▶ THE DATA
........

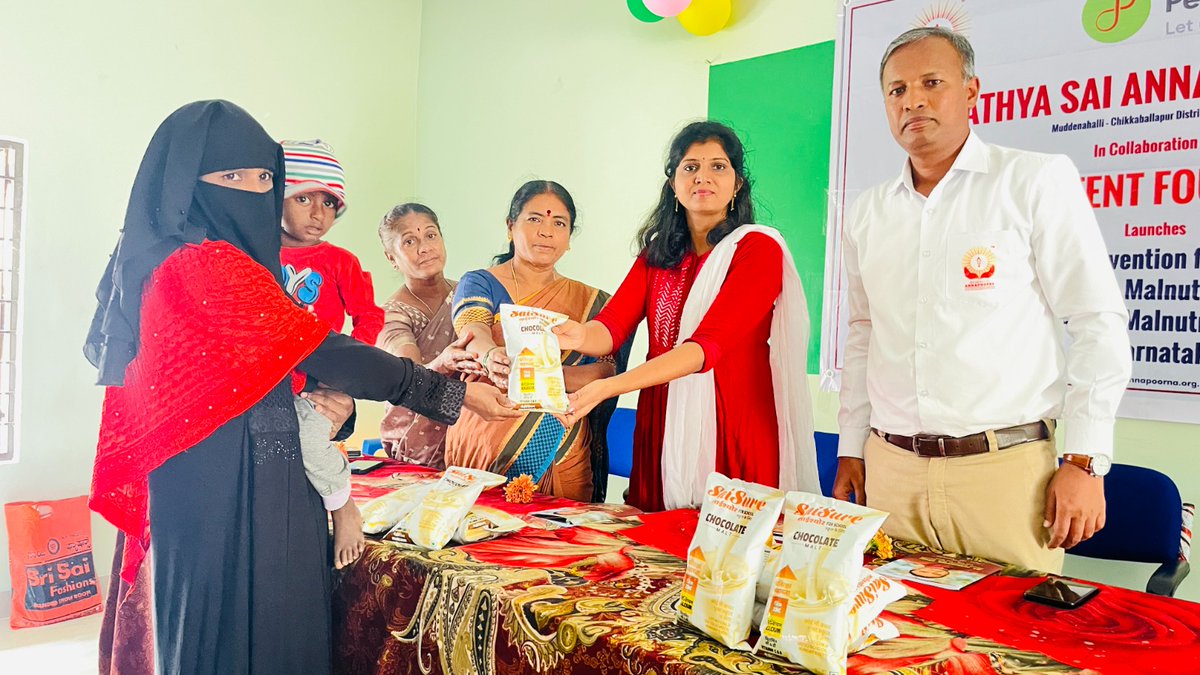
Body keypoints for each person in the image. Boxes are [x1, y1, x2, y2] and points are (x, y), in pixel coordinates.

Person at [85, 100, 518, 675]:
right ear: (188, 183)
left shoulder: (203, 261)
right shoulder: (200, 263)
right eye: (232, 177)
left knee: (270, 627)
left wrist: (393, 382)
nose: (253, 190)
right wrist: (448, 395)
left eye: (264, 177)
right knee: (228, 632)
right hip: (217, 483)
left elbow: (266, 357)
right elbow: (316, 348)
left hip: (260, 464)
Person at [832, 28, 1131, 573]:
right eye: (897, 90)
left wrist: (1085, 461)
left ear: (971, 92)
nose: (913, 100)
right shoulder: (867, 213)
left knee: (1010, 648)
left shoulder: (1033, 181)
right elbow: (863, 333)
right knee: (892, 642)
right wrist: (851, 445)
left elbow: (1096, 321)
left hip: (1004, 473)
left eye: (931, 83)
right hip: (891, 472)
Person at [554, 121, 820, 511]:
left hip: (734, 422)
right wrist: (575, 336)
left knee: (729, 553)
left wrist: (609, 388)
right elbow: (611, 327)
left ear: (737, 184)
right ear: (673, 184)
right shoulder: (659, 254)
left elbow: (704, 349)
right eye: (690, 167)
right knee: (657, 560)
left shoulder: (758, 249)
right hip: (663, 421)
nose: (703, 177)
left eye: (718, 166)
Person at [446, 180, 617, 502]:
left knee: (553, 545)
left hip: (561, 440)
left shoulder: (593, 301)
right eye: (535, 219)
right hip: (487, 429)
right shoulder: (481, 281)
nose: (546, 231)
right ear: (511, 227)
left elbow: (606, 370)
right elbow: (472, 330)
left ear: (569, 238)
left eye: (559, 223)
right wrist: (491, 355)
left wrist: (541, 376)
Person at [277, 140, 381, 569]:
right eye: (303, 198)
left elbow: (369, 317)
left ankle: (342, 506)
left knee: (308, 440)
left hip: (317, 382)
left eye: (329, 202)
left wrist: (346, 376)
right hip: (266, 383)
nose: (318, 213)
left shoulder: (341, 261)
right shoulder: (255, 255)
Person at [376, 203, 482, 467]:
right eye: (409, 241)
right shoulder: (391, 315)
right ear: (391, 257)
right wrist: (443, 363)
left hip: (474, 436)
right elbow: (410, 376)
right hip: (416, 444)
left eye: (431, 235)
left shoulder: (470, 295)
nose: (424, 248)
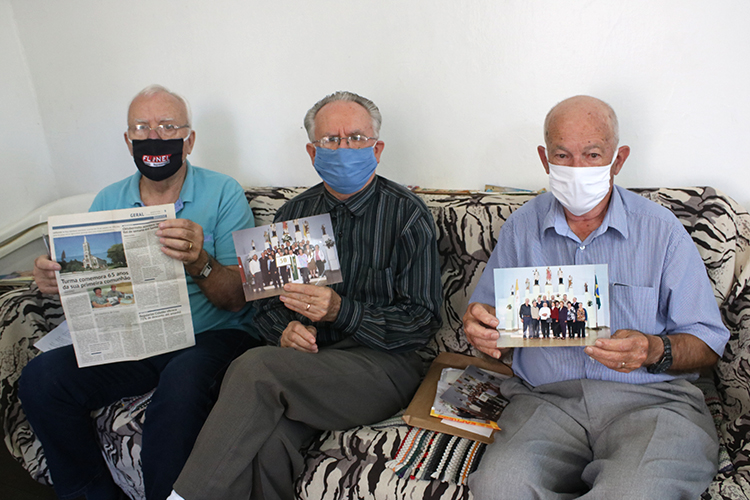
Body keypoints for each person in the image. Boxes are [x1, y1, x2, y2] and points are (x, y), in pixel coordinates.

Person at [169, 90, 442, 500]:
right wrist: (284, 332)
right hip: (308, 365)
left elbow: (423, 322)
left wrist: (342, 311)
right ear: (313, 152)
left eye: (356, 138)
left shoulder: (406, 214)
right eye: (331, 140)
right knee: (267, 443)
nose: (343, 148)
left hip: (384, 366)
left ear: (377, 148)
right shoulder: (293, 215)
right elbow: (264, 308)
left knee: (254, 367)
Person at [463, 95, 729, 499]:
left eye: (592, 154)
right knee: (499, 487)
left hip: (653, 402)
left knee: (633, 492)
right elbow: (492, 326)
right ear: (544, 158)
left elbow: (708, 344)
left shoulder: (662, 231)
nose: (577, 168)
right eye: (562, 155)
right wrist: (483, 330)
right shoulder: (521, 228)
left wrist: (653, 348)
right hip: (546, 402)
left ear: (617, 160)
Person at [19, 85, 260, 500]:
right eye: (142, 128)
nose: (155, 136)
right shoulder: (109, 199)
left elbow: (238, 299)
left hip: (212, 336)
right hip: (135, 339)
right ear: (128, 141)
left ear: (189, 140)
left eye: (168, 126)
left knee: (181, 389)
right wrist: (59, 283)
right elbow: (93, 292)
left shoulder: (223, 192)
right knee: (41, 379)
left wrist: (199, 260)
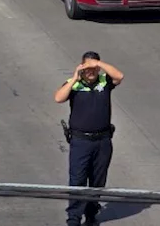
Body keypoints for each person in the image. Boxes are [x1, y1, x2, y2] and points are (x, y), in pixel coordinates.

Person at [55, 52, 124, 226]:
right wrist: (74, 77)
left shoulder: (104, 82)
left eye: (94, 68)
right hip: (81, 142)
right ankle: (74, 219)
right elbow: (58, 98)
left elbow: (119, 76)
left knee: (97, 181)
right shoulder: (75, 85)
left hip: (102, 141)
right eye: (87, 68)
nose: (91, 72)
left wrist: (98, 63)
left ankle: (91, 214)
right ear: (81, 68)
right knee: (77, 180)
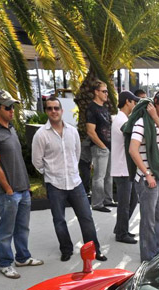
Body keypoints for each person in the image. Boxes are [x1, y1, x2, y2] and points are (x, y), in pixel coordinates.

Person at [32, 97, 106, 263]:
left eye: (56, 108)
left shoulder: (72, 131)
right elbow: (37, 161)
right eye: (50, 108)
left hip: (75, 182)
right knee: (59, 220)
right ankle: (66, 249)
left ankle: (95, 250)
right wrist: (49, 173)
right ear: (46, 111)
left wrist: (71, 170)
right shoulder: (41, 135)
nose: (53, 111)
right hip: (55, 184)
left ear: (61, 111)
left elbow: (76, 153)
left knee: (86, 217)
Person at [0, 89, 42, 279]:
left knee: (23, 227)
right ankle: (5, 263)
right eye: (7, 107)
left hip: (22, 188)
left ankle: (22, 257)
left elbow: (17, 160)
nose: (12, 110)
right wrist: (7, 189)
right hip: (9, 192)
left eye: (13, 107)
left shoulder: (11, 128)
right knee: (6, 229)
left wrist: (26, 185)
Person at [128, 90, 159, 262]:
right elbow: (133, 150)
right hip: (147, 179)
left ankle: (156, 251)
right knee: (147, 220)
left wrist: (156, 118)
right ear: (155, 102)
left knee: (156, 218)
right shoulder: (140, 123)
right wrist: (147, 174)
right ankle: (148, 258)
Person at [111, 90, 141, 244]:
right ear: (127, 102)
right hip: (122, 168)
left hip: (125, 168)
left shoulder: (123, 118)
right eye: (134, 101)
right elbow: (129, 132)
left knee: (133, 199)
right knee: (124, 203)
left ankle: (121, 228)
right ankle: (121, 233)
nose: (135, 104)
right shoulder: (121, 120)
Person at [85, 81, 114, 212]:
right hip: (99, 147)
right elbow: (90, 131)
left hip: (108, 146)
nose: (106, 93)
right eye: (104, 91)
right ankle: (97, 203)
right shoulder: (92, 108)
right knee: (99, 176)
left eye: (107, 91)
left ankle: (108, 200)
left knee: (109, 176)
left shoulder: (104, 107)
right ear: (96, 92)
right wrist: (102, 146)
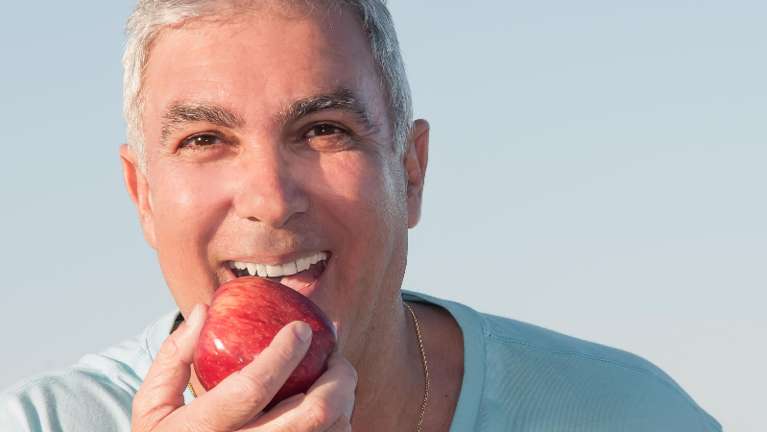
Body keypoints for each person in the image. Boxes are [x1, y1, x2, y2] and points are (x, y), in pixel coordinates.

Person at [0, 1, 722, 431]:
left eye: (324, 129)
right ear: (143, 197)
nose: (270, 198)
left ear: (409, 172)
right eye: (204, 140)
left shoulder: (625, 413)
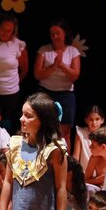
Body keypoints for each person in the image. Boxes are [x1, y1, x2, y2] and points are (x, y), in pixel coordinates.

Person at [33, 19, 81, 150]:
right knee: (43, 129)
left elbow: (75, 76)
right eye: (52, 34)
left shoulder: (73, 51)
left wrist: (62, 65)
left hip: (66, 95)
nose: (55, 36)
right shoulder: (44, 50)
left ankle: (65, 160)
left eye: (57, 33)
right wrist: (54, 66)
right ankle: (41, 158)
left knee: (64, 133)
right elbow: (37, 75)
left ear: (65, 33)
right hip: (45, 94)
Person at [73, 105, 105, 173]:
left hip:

........

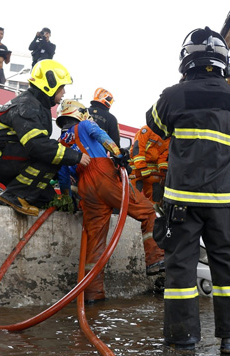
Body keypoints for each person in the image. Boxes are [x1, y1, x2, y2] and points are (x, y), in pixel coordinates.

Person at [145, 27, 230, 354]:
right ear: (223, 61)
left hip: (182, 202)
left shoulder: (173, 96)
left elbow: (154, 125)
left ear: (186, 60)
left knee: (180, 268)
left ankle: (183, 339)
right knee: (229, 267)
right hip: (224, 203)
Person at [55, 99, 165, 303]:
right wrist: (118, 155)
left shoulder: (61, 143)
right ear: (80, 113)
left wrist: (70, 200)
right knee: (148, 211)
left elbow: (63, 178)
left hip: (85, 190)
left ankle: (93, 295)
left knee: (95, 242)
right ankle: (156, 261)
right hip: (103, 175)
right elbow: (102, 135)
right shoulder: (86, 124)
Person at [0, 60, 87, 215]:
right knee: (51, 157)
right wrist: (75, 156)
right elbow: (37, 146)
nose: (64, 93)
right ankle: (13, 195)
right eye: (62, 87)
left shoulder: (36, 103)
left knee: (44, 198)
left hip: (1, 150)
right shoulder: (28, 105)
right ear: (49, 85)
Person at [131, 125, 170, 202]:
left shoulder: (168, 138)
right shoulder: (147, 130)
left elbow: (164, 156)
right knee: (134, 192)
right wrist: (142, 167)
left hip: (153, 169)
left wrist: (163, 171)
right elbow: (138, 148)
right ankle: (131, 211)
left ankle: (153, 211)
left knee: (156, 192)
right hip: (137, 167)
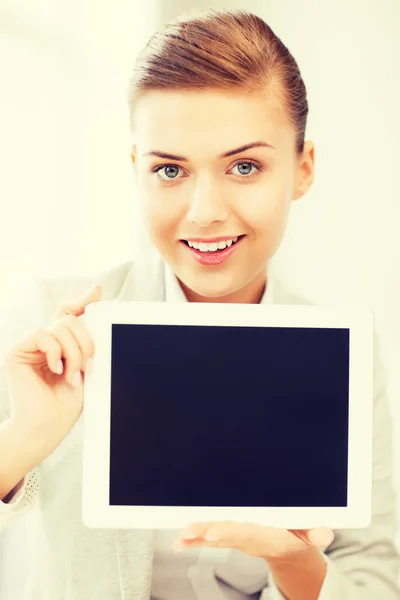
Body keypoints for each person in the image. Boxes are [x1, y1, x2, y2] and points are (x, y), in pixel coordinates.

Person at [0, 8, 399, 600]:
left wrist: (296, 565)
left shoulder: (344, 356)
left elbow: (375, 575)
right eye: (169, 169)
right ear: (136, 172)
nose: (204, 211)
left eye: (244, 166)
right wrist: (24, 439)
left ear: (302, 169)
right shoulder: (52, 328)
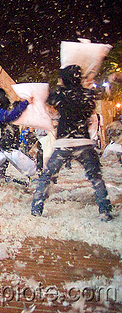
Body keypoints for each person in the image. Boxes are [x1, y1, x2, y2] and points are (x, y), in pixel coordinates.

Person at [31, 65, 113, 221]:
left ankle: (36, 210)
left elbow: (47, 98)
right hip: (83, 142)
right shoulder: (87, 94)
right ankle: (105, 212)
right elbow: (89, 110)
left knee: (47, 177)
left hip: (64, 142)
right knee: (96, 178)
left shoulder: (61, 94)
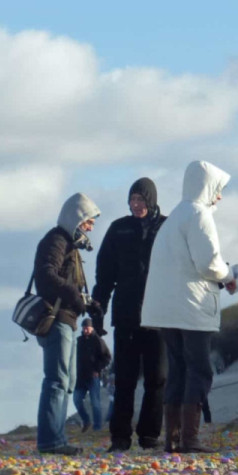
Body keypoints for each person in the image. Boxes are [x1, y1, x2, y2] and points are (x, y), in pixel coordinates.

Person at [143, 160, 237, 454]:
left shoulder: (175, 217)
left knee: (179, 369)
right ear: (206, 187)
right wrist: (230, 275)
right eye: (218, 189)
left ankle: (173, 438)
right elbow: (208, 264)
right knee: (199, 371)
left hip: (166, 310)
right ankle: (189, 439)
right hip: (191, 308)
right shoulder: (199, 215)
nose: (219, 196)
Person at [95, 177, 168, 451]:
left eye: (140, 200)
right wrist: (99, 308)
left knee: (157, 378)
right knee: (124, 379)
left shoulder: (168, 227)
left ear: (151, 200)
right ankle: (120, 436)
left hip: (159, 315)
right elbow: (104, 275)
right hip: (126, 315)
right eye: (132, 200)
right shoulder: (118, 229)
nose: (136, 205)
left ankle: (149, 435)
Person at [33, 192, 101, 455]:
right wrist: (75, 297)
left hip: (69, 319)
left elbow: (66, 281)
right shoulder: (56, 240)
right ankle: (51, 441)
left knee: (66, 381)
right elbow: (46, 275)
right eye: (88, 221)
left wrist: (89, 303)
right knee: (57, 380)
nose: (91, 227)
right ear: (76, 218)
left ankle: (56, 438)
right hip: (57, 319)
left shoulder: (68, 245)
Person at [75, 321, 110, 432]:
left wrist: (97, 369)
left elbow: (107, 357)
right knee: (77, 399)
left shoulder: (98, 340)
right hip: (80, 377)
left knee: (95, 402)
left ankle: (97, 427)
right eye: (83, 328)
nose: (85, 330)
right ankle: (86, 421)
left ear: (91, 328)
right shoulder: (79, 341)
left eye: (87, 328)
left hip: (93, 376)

........

▶ EXERCISE INSTRUCTIONS
An exact copy of the lines above from the one with "right knee: (229, 267)" up to and including the one with "left elbow: (375, 575)" is required; reproduce only those lines, omitting all pictures.

▶ RESPONSE TO THE TASK
right knee: (229, 267)
right hip: (224, 203)
Person at [55, 99, 165, 303]:
right wrist: (118, 155)
left shoulder: (61, 143)
right ear: (80, 113)
left wrist: (70, 200)
right knee: (148, 211)
left elbow: (63, 178)
left hip: (85, 190)
left ankle: (93, 295)
left knee: (95, 242)
right ankle: (156, 261)
right hip: (103, 175)
right elbow: (102, 135)
right shoulder: (86, 124)
Person at [0, 60, 87, 215]:
right knee: (51, 157)
right wrist: (75, 156)
right elbow: (37, 146)
nose: (64, 93)
right ankle: (13, 195)
right eye: (62, 87)
left shoulder: (36, 103)
left knee: (44, 198)
left hip: (1, 150)
right shoulder: (28, 105)
right ear: (49, 85)
Person at [131, 125, 170, 202]:
left shoulder: (168, 138)
right shoulder: (147, 130)
left elbow: (164, 156)
right knee: (134, 192)
right wrist: (142, 167)
left hip: (153, 169)
left wrist: (163, 171)
right elbow: (138, 148)
right ankle: (131, 211)
left ankle: (153, 211)
left knee: (156, 192)
right hip: (137, 167)
Body keypoints for each person in the image. Boxes are [x1, y1, x2, y2] and points are (x, y), in pixel coordinates.

Person at [0, 8, 399, 600]:
left wrist: (296, 565)
left shoulder: (344, 356)
left elbow: (375, 575)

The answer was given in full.